È lì, in questo scenario di equilibrio naturale, che scopre quanto sia resistente la terra. È in quel luogo che scopre che, nonostante la desolazione che lo circonda, la bellezza emerge sempre in modo mirabile. In quella fine dell’umanità stessa, prende coscienza che l’essere umano ha anche quella capacità: fiorire e trasformarsi in qualcosa di buono, in qualcosa di bello.

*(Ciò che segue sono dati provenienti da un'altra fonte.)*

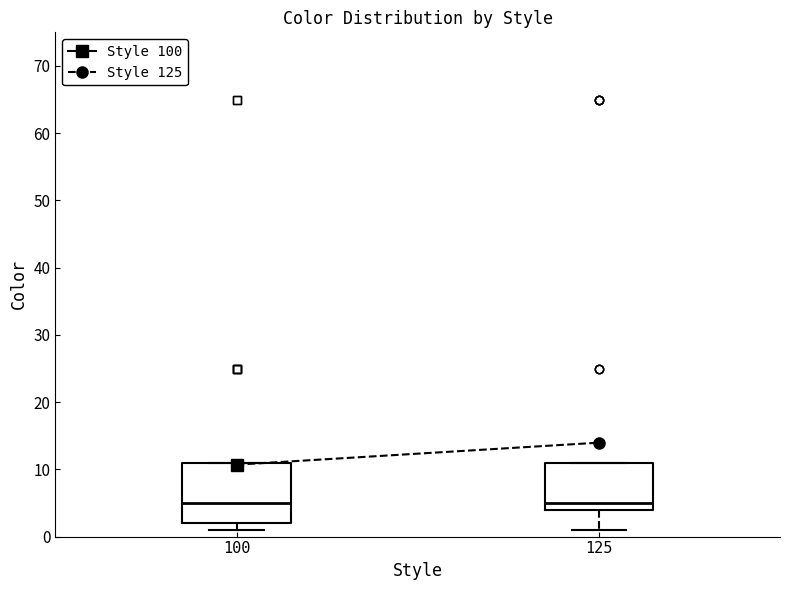

Reading left to right, transcribe this box plot: for each box, give where its median line is, the range the box spans, and where its two whiskers end, as read against the y-axis. The values are not printed on the chart, so give them approximately, as read against the axis.

100: median 5, box 2 to 11, whiskers 1 to 11
125: median 5, box 4 to 11, whiskers 1 to 11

Nei momenti bui tutti abbiamo l’opportunità di fiorire e migliorarci. Lungi dall’essere intrappolati nel risentimento per la perdita, nella rabbia per ciò che ci è stato tolto, sarà sempre meglio dare il massimo per rendere felici gli altri.

La vita sarà sempre un intricato enigma, ma se contribuiamo al bene comune, le daremo maggior senso e significato. Questa è la chiave.

Conclusioni sulla vita di Mary Shelley

Morta all’età di 53 anni a causa di un tumore al cervello, questa scrittrice ha avuto una vita piena, dedicata a ciò che amava veramente, anche più di suo marito, la letteratura. Suo padre l’ha educata perché avesse la mente libera e facesse della scrittura il suo stile di vita e il suo strumento di libertà.

Anche Percy B. Shelley la incoraggiò a guadagnarsi la propria reputazione nel mondo delle lettere. Riuscì, inoltre, nel suo intento di fare del marito un’icona della poesia. Non è autrice di un solo romanzo, quello che le ha dato il successo. È una delle figure più straordinarie del romanticismo e qualcuno da ammirare per il suo atteggiamento, carisma e intelligenza.